Immobile is healthy and Italy is ranked sixth in the world. Portugal is eighth, Turkey 34th and North Macedonia 67th. But playing in Lisbon or Istanbul with a World Cup berth on the line will be like Christians entering the Colosseum 2,000 years ago.

(During the draw for the Playoffs, they also drew for home site in the final which makes little sense. Then again, neither does Italy or Ronaldo not going to the World Cup.)

Agnew said he’d take Italy to advance.

“They’re a good team in their own right,” he said. “They’ve won a big tournament.They had a great performance. They’re professional. They know the challenge. It’s a 1,000-1 shot to miss a penalty twice in the two key matches. The players will know that: ‘We were the better side. We should’ve won.’

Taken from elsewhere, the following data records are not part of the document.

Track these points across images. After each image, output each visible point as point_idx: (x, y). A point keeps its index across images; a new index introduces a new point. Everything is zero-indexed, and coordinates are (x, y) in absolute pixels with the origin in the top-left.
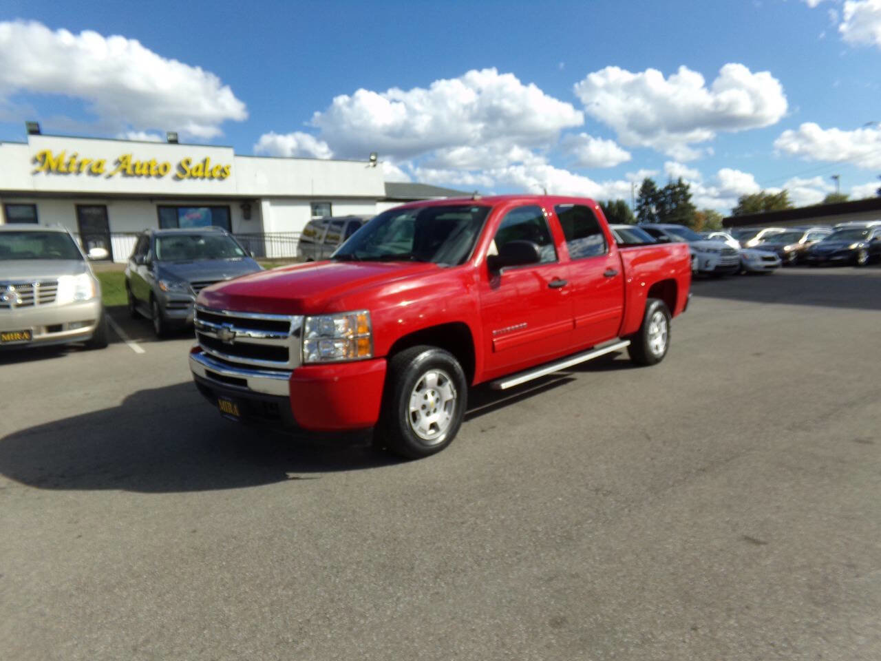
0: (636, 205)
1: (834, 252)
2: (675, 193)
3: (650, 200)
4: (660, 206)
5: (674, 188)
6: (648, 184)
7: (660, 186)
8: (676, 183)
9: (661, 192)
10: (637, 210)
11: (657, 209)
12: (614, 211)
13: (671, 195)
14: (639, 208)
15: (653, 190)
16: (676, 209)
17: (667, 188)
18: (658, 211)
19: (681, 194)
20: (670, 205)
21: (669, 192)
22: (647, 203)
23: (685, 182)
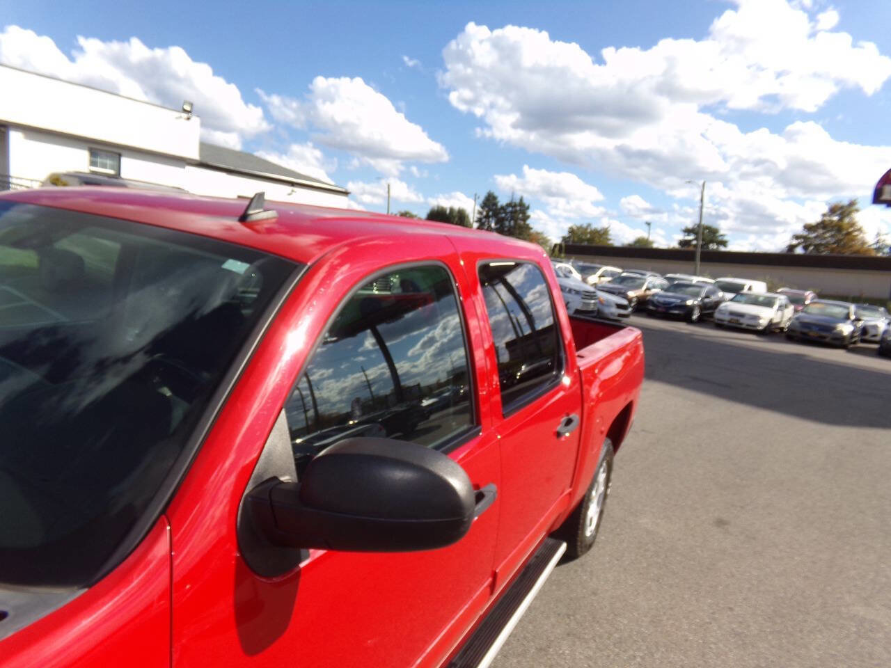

“They’ll be full of confidence.”

As forward Gianluca Scamacca told Corriere dello Sport:  “It will depend a lot on us. The opponent counts up to a certain point. We are Italy.”

North Macedonia

It’s no guarantee they’ll beat North Macedonia. It lost only two of its 10 qualifying group games and won at Germany for the Germans’ first World Cup qualifying loss since 2001. North Macedonia outscored its opponents 23-11.

It has dangerous strikers in Aleksandar Trajkovski, 29, who has scored 19 goals in 74 caps, and Ezgjan Alioski who has 12 goals in 54 caps. Goalkeeper Slote Dimitrievski, 28, will play in his 53rd game for his country.

“It’s part of that whole Balkan tradition of good football,” Agnew said. “They’re always had good players. They come out of the original old Yugoslavia. They have a good tradition.”

North Macedonia will have the added incentive of making the first World Cup in the nation’s history which gained independence in 1991. Also, Palermo’s Stadio Barbera seats only 36,000. Although Italy is 13-1-1 in Palermo historically, it may not be an intimidating atmosphere.

“We need to qualify,” said Gabriele Gravina, president of FIGC, the Italian football federation, to Radio Anch’io Sport. “We have the conditions to do so. We made it difficult for ourselves by missing two very important penalties. But Italy respond in moments of difficulty.”

I will be at home Thursday and if Italy wins I’ll be watching the final on my birthday in Molise, Italy’s tiny, charming region on the Adriatic Sea. I will find a bar where people will dance and sing to a chorus of honking car horns passing by.

Or maybe not.

“It they don’t make the World Cup it would be a terrible pity,” Agnew said, “a crime against sporting nature.”